- Work instruction: Gather every line in the records below that contains the word "wrist".

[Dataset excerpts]

◇ ◇ ◇

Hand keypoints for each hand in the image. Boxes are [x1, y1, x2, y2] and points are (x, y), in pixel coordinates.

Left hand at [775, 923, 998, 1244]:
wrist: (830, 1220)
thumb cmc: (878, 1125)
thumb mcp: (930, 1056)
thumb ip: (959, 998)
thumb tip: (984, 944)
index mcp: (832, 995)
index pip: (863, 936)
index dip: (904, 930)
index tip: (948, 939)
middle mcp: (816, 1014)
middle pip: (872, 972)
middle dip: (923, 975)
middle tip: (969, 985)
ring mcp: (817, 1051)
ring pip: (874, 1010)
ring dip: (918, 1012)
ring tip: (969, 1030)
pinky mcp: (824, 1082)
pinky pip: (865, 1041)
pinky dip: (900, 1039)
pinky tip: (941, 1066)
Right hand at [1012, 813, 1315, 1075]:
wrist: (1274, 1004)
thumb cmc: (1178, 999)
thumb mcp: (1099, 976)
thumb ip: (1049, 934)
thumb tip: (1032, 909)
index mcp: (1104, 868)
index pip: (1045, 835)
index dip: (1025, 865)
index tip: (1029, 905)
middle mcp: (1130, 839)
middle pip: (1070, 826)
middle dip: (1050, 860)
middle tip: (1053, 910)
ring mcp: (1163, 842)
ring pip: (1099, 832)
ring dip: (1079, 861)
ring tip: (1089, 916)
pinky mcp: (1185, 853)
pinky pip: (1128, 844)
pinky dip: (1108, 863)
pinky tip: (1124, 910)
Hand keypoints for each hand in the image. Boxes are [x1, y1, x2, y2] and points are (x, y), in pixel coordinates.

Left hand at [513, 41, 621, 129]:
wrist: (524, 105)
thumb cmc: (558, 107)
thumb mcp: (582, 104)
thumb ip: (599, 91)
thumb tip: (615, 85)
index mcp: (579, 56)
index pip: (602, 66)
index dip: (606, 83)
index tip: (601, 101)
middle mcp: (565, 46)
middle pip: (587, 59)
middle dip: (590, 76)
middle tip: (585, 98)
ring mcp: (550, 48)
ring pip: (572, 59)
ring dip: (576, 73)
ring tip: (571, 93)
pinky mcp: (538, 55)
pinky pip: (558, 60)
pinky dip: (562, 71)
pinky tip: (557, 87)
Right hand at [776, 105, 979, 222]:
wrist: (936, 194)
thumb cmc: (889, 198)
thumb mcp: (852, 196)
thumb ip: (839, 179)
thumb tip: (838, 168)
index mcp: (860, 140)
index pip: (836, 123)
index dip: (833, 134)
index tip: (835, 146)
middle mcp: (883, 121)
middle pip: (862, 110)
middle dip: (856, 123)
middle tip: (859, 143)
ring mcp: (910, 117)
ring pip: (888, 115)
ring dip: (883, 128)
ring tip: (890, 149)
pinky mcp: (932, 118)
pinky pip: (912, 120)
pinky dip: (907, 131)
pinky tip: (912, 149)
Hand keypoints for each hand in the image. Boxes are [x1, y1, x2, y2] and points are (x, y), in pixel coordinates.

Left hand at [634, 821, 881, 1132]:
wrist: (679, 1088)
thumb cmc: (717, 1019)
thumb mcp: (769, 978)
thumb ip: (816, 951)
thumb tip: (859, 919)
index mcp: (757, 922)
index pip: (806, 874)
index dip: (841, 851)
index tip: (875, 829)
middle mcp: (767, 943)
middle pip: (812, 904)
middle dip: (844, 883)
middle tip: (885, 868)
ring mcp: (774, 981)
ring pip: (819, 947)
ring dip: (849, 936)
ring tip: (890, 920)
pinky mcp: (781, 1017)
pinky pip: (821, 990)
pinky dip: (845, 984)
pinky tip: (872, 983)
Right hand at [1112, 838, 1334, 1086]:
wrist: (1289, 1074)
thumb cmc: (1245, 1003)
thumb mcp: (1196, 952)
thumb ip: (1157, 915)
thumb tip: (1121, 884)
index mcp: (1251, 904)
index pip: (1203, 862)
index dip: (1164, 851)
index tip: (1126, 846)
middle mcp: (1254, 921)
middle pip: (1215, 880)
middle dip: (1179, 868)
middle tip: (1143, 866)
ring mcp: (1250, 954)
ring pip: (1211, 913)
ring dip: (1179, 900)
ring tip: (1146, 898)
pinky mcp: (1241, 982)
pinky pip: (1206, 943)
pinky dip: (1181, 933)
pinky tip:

◇ ◇ ◇

- Response:
wrist: (830, 1220)
wrist: (1274, 1004)
wrist: (524, 105)
wrist: (936, 194)
wrist: (679, 1088)
wrist: (1289, 1074)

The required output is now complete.